Les Pays-Bas ont une vision « assez insulaire », tandis que Malte, Chypre, la Grèce et la Slovaquie affichent « un certain niveau d’ambiguïté », a-t-il expliqué.
Ce qui complique encore les choses, c’est que les États membres ne parviennent pas à se mettre d’accord sur le type de sanctions qu’ils souhaitent appliquer. « C’est pourquoi, en fin de compte, le paquet de sanctions était relativement minimaliste par rapport à ce qui s’est passé par la suite », a déclaré Barroso.
Les sanctions comprenaient, entre autres mesures, un embargo sur les armes, une interdiction d’importer des produits fabriqués en Crimée, une interdiction d’exporter des technologies sensibles et des restrictions sur les banques publiques russes. Des dizaines de séparatistes de l’est de l’Ukraine ont été mis sur liste noire.
Au lendemain de l’invasion à grande échelle, les sanctions de 2014 ont fait l’objet d’un examen minutieux en raison de leur portée limitée et de leur incapacité à restreindre la puissance militaire de Moscou.
« Les gouvernements n’étaient pas prêts à aller plus loin. C’est la réalité. La Commission (était) prête à aller plus loin, mais les gouvernements n’étaient pas prêts à aller plus loin à cause de leurs propres intérêts », a admis Barroso. « C’était une situation extrêmement difficile. »
« Poutine ne veut pas que l’Ukraine existe »
Au cours de ses dix années de mandat, Barroso a rencontré Vladimir Poutine à 25 reprises, lui accordant un accès privilégié à la pensée obscure du dirigeant russe.
Selon Barroso, Poutine « ne veut pas que l’Ukraine existe ». Alternativement, il envisage un « État vassal » comme la Biélorussie, sans politique étrangère et de défense indépendante.
« Poutine ne veut pas s’adresser au peuple russe et lui dire : « OK, nous avons gagné encore du territoire, un peu de Donbass, un peu de Crimée ». Non. L’objectif de Poutine était d’éviter que l’Ukraine ne devienne un pays, je le sais parce que je lui en ai parlé », a déclaré Barroso, évoquant ses conversations privées avec le dirigeant russe.
« Il m’a dit : ‘Pourquoi défendez-vous l’Ukraine ? Vous savez très bien que l’Ukraine est un pays artificiel créé par la CIA et par la Commission européenne.’ Je lui ai dit : ‘Écoutez, si c’est la Commission européenne qui a créé l’Ukraine, je devrais en être informé.' »

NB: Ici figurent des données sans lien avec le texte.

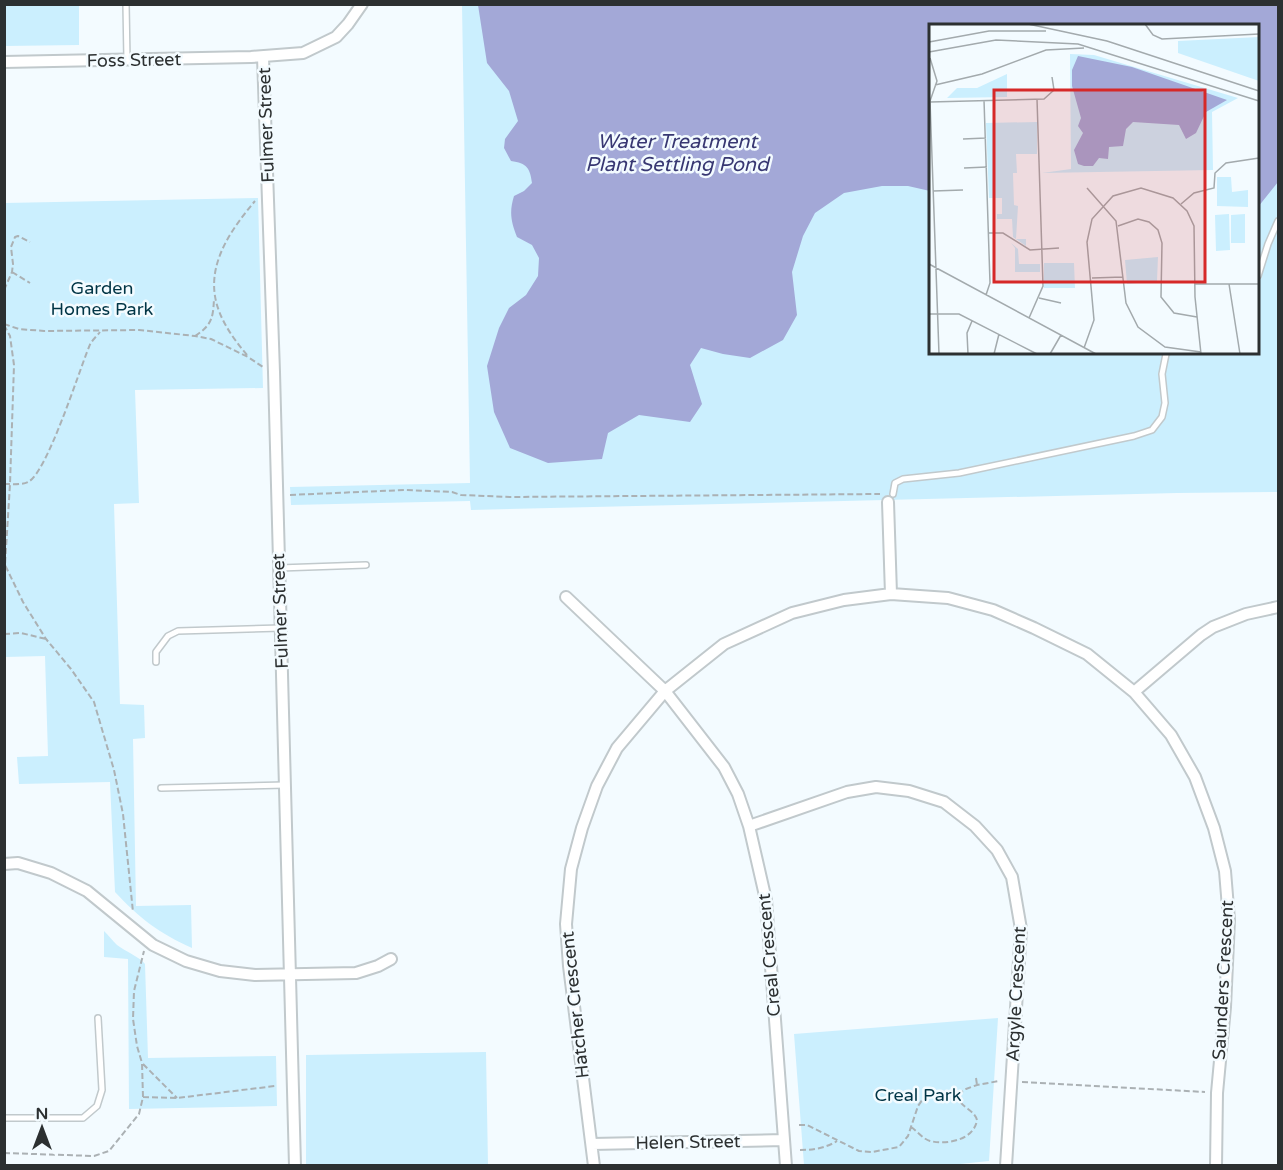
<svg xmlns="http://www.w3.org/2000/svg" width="1283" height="1170" font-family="'Varela Round',sans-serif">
  <rect width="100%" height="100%" fill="#f3fbff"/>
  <path fill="#cbeffe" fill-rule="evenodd" d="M4,5H79V45L5,46Z
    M462,5H1278V492L1177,493L471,510L470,501L291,505L290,487L470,483ZM930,26H1258V352H930Z
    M258,198L263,388L135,390L139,503L114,504L120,704L144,705L145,738L133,739L136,906L191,905L192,948C160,934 138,917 115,892L110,782L19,784L17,757L48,756L45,656L5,657V203Z
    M104,931C108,935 113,941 117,945C125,951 141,958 145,964L148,1058L276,1056L277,1106L129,1109L128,959L104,957Z
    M998,1018L989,1161L941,1166L804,1165L794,1034Z
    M486,1052L488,1165H306V1055Z"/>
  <path fill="#a3a8d7" d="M478,5H1278V182L1258,207V26H930V191L908,186H882L844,193L815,213L803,236L792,272L797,315L783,340L750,358L723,354L701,348L690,365L702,404L690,422L639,415L608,433L602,459L548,463L510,448L494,412L487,366L499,328L509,308L526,295L538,276L539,258L532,245L517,237C511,222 509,212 514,196L524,191L532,183C530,168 527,163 511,161L504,148L505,139L518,121L509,91L487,63Z"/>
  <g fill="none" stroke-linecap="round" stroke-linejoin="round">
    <defs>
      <path id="service" d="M126,4L127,60
        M1258,276L1268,244L1278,221
        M893,494L895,483L903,479L959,473L1134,436L1152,430L1162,417L1165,403L1162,374L1166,354L1168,352
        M279,568L366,565
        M156,662V652L168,636L178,631L281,628
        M161,788L285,785
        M4,1118H83L97,1106L102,1090L98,1018"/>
      <path id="minor" d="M263,57L274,372L295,1166
        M4,62L251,57L303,53L336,37L348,24L362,4
        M888,502L891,594
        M566,597L665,691L724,767L738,794L749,826L766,900L786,1166
        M1134,692L1201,635L1213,627L1246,614L1278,607
        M749,826L847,792L876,787L909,791L944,802L975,826L997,850L1012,877L1021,929L1006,1166
        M4,864L18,863L51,873L87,891L153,945L186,961L220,971L255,975L356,973L378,966L391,959
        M592,1144L784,1140
        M594,1166L569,966L566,924L571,869L582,828L597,786L617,748L665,691L724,644L792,613L844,600L891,594L948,598L993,610L1034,628L1087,654L1134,692L1171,735L1195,777L1214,828L1225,871L1229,920L1225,1007L1217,1093L1216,1166"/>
    </defs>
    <use href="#service" stroke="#c1c9cc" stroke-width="8"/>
    <use href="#minor" stroke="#c1c9cc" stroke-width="14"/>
    <path stroke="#abb1b4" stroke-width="2" stroke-dasharray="6 3" stroke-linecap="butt" d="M12,272L30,283
      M4,290L12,272L13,264L11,247L15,237L18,236L30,242
      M4,324L19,329L44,331L139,330L195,336L211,339L248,357L263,367
      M4,325L10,336L14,365L10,484L5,565L23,602L46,639L71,669L94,702L114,770L123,814L133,912
      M195,336C212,325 213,318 214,299
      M247,355C236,342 225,327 219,311C203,269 229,232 255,201
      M4,484C11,484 22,485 28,482C47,473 79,371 89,347C91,341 96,337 100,332
      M290,495L404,490L452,492L461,495L510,497L880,494
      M4,634L21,633L46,639
      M143,1064L177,1098
      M976,1078L977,1085
      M1022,1082L1205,1092
      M143,1097L177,1098L275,1086
      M799,1125H807L859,1151L872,1152L899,1147L908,1136L918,1106L925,1096L937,1094L957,1095L966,1089L977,1085L999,1081
      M911,1127C917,1131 923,1139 930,1141C947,1145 974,1140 977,1120C974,1109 960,1108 957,1095
      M800,1150C813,1150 826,1148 837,1141
      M4,1153L94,1156L109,1151L139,1114L143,1097L142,1063L137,1046L133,1019L134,991L144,951"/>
    <use href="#service" stroke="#fff" stroke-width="5"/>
    <use href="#minor" stroke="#fff" stroke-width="10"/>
  </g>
  <g text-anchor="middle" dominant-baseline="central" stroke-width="5" stroke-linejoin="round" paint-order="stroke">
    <g font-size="18" fill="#2c3031" stroke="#f3fbff">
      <text transform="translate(134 60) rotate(-1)">Foss Street</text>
      <text transform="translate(266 125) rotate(-92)">Fulmer Street</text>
      <text transform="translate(280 611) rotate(-92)">Fulmer Street</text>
      <text transform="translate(769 955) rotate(-95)">Creal Crescent</text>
      <text transform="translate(1223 980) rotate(-87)">Saunders Crescent</text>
      <text transform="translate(1016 994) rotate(-87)">Argyle Crescent</text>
      <text transform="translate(575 1005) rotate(-96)">Hatcher Crescent</text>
      <text transform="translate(688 1142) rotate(-1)">Helen Street</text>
    </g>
    <g font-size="18" fill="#003546" stroke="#f3fbff">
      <text x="102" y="288">Garden<tspan x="102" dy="21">Homes Park</tspan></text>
      <text x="918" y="1095">Creal Park</text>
    </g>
    <g font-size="20" font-style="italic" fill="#373772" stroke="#f3fbff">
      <text x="677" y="142">Water Treatment<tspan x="677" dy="23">Plant Settling Pond</tspan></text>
    </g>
  </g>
  <g transform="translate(929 24)">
    <rect width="330" height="330" fill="#f3fbff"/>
    <path d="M330,13V57L249,29V17ZM141,30L165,31L309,74L283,88L284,146L113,149L142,145ZM78,50V73L18,74L28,64H48ZM108,98V130H87L88,149H84L85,181L89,182L87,215H97V222L84,213L83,195H68V190H73V174H60L57,99ZM288,153H302L303,168L319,166V183L288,182ZM300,190L301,226L287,227L286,191ZM316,190V219H302V191ZM82,219L89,225L90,240H111V248H86V224ZM229,233L228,257L198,260L196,236ZM115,239H145L146,264H115Z" fill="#cbeffe"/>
    <path d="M149,32L203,43L298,76L277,88L267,109L257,115L250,101L204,98L197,105L194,122L180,123L179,135L170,134L164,142H155L149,140L145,126L154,109L149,102L152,94L143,62V46Z" fill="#a3a8d7"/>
    <path fill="none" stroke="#a3aaad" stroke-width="1.5" d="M99,0L178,17L330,67M216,0L224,11L233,15L330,10M0,18L60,7H117M0,28L67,16L149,20L330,77M1,34L8,57L1,77L10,330M6,61L53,50L117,26L155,24M55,76L61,259L57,271M1,78L115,75L125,66L123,53M34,115L57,114M35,144L58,143M158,164L187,197L197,279L209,303L236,323L272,328M4,167L34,166M252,180L265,169L285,164L286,149L297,139L330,134M189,202L209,195L220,198L229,206L233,219L232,273L245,289L268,293M59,209H74L101,226L130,224M0,240L167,330M163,254L194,253M266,260H330M300,260L311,330M110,274L132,279M0,290H30L108,330M100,294L114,262L108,75M155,324L165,296L158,218L163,195L184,172L212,164L244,174L258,187L265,202L266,273L272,330M39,330L38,309L43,297M65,330L70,310M121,330L132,311"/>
    <path fill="#d62828" fill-opacity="0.15" stroke="#d62828" stroke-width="3" d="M65,66H276V258H65Z"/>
    <rect width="330" height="330" fill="none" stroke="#2c3031" stroke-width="3"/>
  </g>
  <rect width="1283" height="1170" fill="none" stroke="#2c3031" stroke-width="12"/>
  <g transform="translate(42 1128)" stroke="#f3fbff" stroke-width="4.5" paint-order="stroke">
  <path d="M0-4.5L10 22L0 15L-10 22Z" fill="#2c3031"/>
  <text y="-9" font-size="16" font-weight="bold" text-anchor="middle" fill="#2c3031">N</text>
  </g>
</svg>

C’est à l’UE de décider si Poutine doit être autorisé à concrétiser sa vision néo-impérialiste ou si ses impulsions doivent être contenues, a soutenu Barroso.
« Allons-nous soutenir l’Ukraine de manière à ce que l’Ukraine puisse devenir un pays ou allons-nous dire : ‘OK, M. Poutine, vous êtes plus fort, nous sommes faibles, vous pouvez prendre l’Ukraine. Ce n’est pas si important pour nous.’ C’est la question », a-t-il poursuivi.
Lorsqu’on lui a demandé s’il soutenait les aspirations de l’Ukraine à l’UE, Barroso a déclaré que le bloc n’avait jamais admis un pays qui était encore en guerre, ce qui rendait impossible pour Bruxelles de s’engager sur une date à laquelle Kiev pourrait être prête à adhérer.
En attendant, « nous devons tout faire pour aider l’Ukraine à devenir membre ».